# Sphere surface area

• April 9th 2010, 05:25 AM
floater
Sphere surface area
I was wondering if someone could help explain the following to me.

http://i39.tinypic.com/t9a2ax.jpg

$dw = sin(\theta) d\theta d\phi$

If only angles are given, how can you compute the surface area? And is it just trigonometry that is being used to computer the edge lengths?
• April 9th 2010, 07:31 AM
Hello floater
Quote:

Originally Posted by floater
I was wondering if someone could help explain the following to me.

http://i39.tinypic.com/t9a2ax.jpg

$dw = sin(\theta) d\theta d\phi$

If only angles are given, how can you compute the surface area? And is it just trigonometry that is being used to computer the edge lengths?

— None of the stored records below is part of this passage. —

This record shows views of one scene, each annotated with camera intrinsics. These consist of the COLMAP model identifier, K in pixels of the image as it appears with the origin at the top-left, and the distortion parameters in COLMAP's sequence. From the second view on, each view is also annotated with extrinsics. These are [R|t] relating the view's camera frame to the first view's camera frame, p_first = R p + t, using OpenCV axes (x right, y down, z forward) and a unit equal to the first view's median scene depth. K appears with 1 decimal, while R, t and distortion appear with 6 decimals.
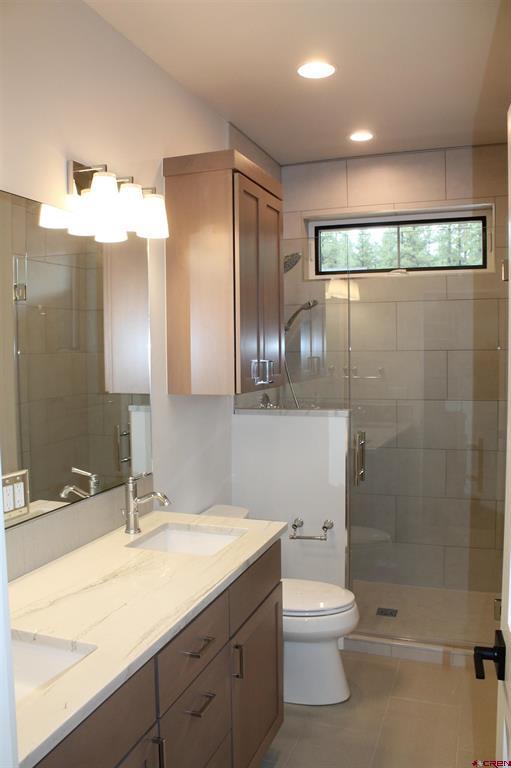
lens RADIAL K [[651.6, 0, 255.5], [0, 651.6, 384.0], [0, 0, 1]] dist [-0.167935, 0.154148]
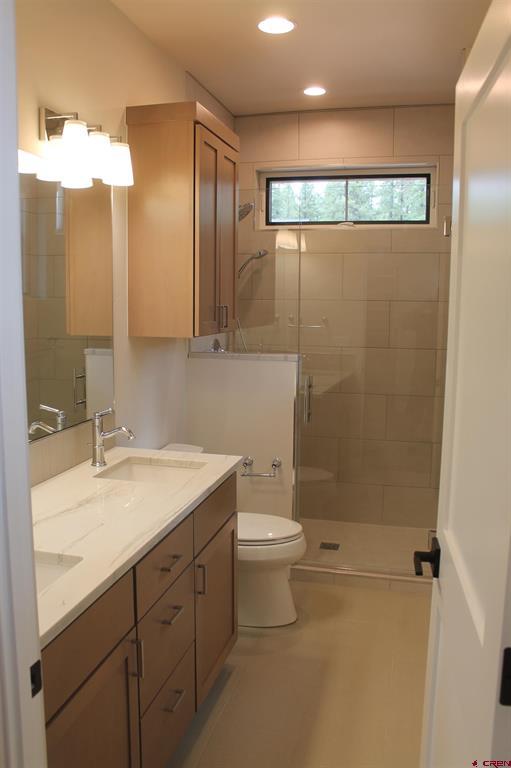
lens RADIAL K [[651.6, 0, 255.5], [0, 651.6, 384.0], [0, 0, 1]] dist [-0.167935, 0.154148]
pose [[0.995653, 0.007894, 0.092808, -0.028308], [-0.014862, 0.997101, 0.074630, 0.011767], [-0.091950, -0.075685, 0.992883, -0.061783]]
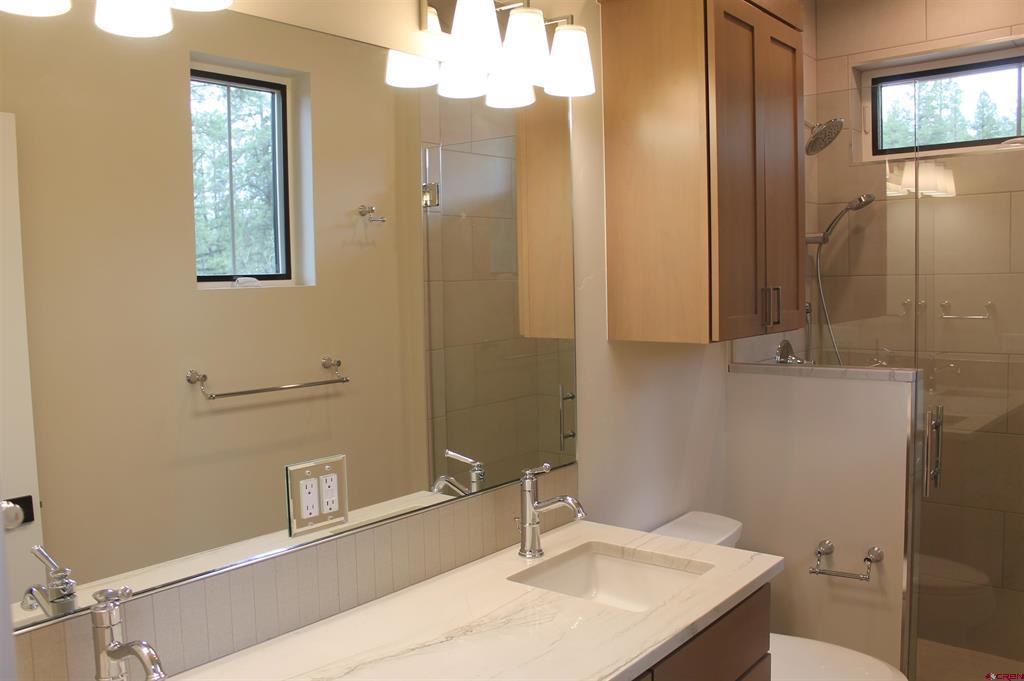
lens RADIAL K [[868.7, 0, 509.2], [0, 868.7, 344.8], [0, 0, 1]] dist [-0.167935, 0.154148]
pose [[0.940396, 0.016181, -0.339696, 0.067621], [-0.007864, 0.999635, 0.025847, -0.001311], [0.339990, -0.021635, 0.940180, 0.161725]]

The sphere is assumed to have a radius of 1 unit. $\theta$ and $\phi$ are the 'latitude' and 'longitude' of any point on its surface.

$\theta$ is the angle measured upwards from the horizontal ( $x$- $z$) plane through the centre of the sphere - the point's 'latitude', as it were.

$\phi$ is the 'longitude' of the point. This is the angle, measured anticlockwise around the 'equator', between two planes: the vertical plane containing the
great circle* through the point and the $y$- $z$ plane.

A neighbouring point $(\theta+d\theta, \phi+d\phi)$ is chosen, defining an area of the sphere's surface which, for small increases in $\theta$ and $\phi$, is approximately rectangular.

Simple trigonometry will show that the radius of the 'circle of latitude' is $\sin\theta$. So an angle of $d\phi$ at its centre is subtended by an arc of length $\sin\theta d\phi$ on its circumference.

The angle $d\theta$ is subtended at the centre of the great circle by an arc of length $d\theta$, since this circle has unit radius.

Hence the dimensions of the approximate rectangle are $\sin\theta d\phi \times d\theta$. Its area is therefore given by
$d\omega = \sin\theta d\theta d\phi$